I am your father


The primary goal of any spruik is a call to arms - grab some debt and buy some bricks: NOW! Yet it's only the most feeble of mind that falls for the cheapest of lines from the guy who recently mothballed his oversized Harvey Norman shirt. The secondary goal of spruiking is the most insidious part, and the one that really sucks the oblivious over the falls.

It's the accumulation; the nonsense you've read and seen and heard. Continually building in your system until it becomes accepted fact - not because it is, but because the unrelenting BS has left a virtual skidmark on your psyche. How can you bleach that skidmark away? Unfortunately, the lessons that flush away myths usually come at the expense of your own finances.

The "gee I saved money by waiting" story, is one rarely presented by media overlords, especially when they're at the behest of real estate ad bucks. As you might have noticed, it's one story I pull the pin on and throw regularly.

On this occasion, someone wrote the first chapter, but they didn't get around to writing the sequel. And for me, the sequel is the real story. The media is only too happy to show you the dreams of the farm boy, but never wants to show you the farm boy losing his hand, having his friend frozen in carbon then taken by a bounty hunter, or discovering his father is a murderous half robot with a bad case of emphysema.

Episode V: Reality Strikes Back

At the start of November, The Advocate's Libby Bingham churned out one of those stories that has you scratching your head - "really, this is news?" Yes, a developer had built, and listed, the first of two town houses in Devonport.
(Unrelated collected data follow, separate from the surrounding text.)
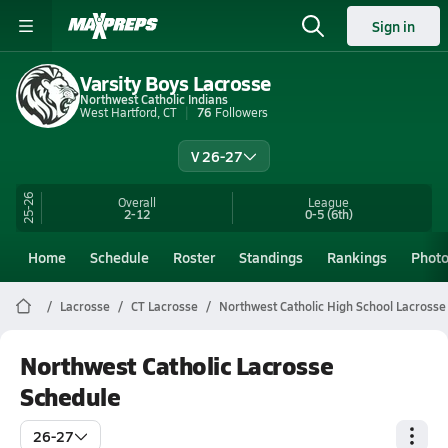
Sign in
Varsity Boys Lacrosse
Northwest Catholic Indians
West Hartford, CT
76
Followers
V 26-27
25-26
Overall
League
2-12
0-5
(6th)
Home
Schedule
Roster
Standings
Rankings
Phot
Lacrosse
CT Lacrosse
Northwest Catholic High School Lacrosse
Northwest Catholic Lacrosse
Schedule
26-27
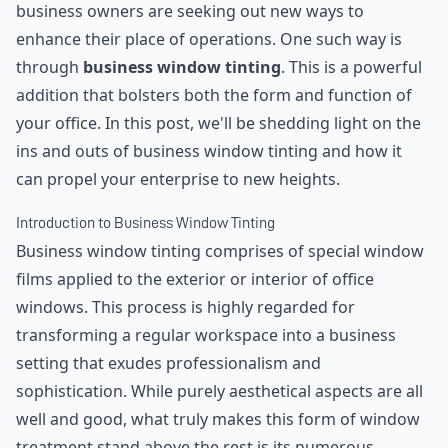
business owners are seeking out new ways to
enhance their place of operations. One such way is
through
business window tinting
. This is a powerful
addition that bolsters both the form and function of
your office. In this post, we'll be shedding light on the
ins and outs of business window tinting and how it
can propel your enterprise to new heights.
Introduction to Business Window Tinting
Business window tinting comprises of special window
films applied to the exterior or interior of office
windows. This process is highly regarded for
transforming a regular workspace into a business
setting that exudes professionalism and
sophistication. While purely aesthetical aspects are all
well and good, what truly makes this form of window
treatment stand above the rest is its numerous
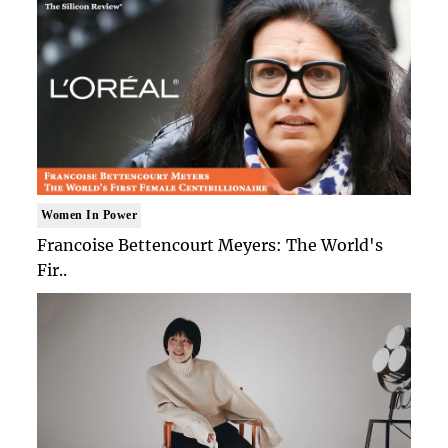
Women In Power
Francoise Bettencourt Meyers: The World's
Fir..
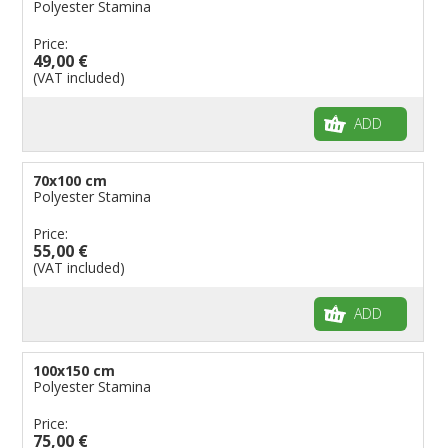
Polyester Stamina
Price:
49,00 €
(VAT included)
ADD
70x100 cm
Polyester Stamina
Price:
55,00 €
(VAT included)
ADD
100x150 cm
Polyester Stamina
Price:
75,00 €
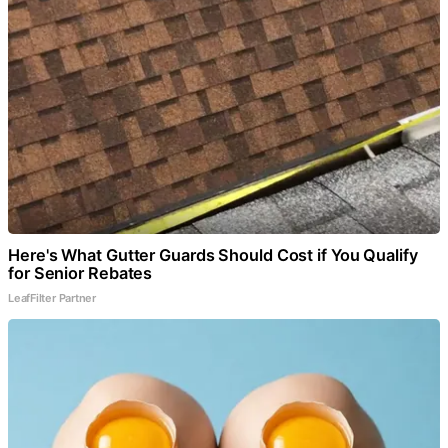
Here's What Gutter Guards Should Cost if You Qualify
for Senior Rebates
LeafFilter Partner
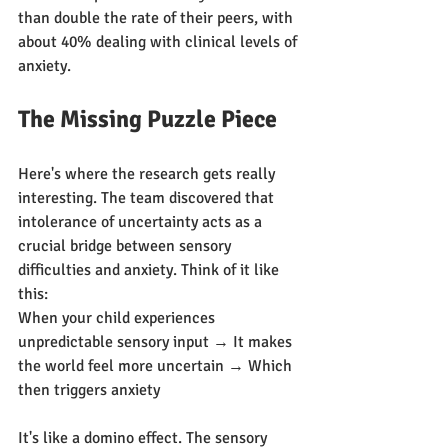
than double the rate of their peers, with 
about 40% dealing with clinical levels of 
anxiety.
The Missing Puzzle Piece
Here's where the research gets really 
interesting. The team discovered that 
intolerance of uncertainty acts as a 
crucial bridge between sensory 
difficulties and anxiety. Think of it like 
this:
When your child experiences 
unpredictable sensory input → It makes 
the world feel more uncertain → Which 
then triggers anxiety
It's like a domino effect. The sensory 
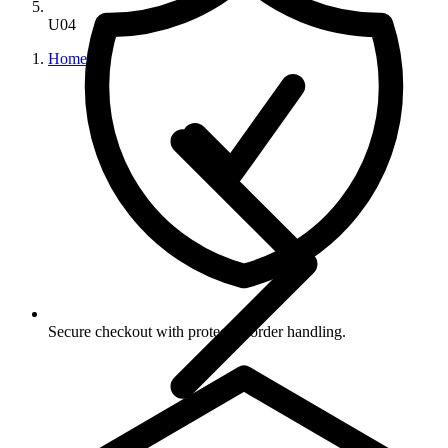
U04
Home
Secure checkout with protected order handling.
The going price? $950,000. Each.

It might be expected that I'd go on a Tasmania, debt, crumbling, welfare, low income, zero population growth, retail failing, listings exploding, sales crashing type rant, but hey - these people know the market...
"You ring any real estate agent and they will tell you this is the most expensive street in Devonport ... it's just back from Victoria Parade but without the busy passing traffic," he said.

Mr Fennessy and wife Brigid felt there was a gap in Devonport's new housing market at the upper level, where buyers were willing to pay for quality homes in the right location.
So, say 'hi' to the twins of  Gloucester Street...
 
The lead of the story was even more puzzling. A week into listing, the first town house had apparently generated a significant amount of pressure in the pants from buyers. And this wasn't just local buyers busting their zippers, those magical mainlanders were forgoing their Viagra - because these town houses were even making them horny.
DEVONPORT developer Patrick Fennessy fielded local and interstate interest in two prestige town houses with unimpeded ocean views and the premium price tag to match of $950,000, after the first home completed was listed for less than a week.
Mr Fennessy said the luxury abodes, on the corner of North Fenton and Gloucester streets, had drawn interest from potential local buyers and some from Queensland and New South Wales.
See, in my small mind, it doesn't make any sense to be yammering to the local paper about those potential buyers. If they're making all these calls, surely you're going to lasso one of them and you don't need to spruik? Of course my cynical arse said, "I'll check this one in a couple of months."

And here we are. Three months on and it seems the prank callers were up to their old tricks; it's discount time on Gloucester Street because no one's bought anything. The initial listing, the "lights on at dusk" is now asking for "offers over $800,000." Not even the YouTube voice over dude could tempt an offer.

The second listing, just onto the market, is also asking for "offers over $800,000 - this time with a different agent. I really hope that $300,000, which has disappeared across these two properties, was only fat.

Ain't this the real story? The big discounts (maybe only just beginning) the savings for buyers and now - the competition between agents. We've heard about their skills, their professionalism and why they're worth every cent. Here we have two mirror image town houses, in exactly the same location, with exactly the same price, listed with two different agents.

I'll tip my hat to anyone who can lay one of those houses off to some bozo, I'll even write a resplendent tribute to round off this trilogy - Episode VI: Return of the Agent.

But I draw the line at including ewoks.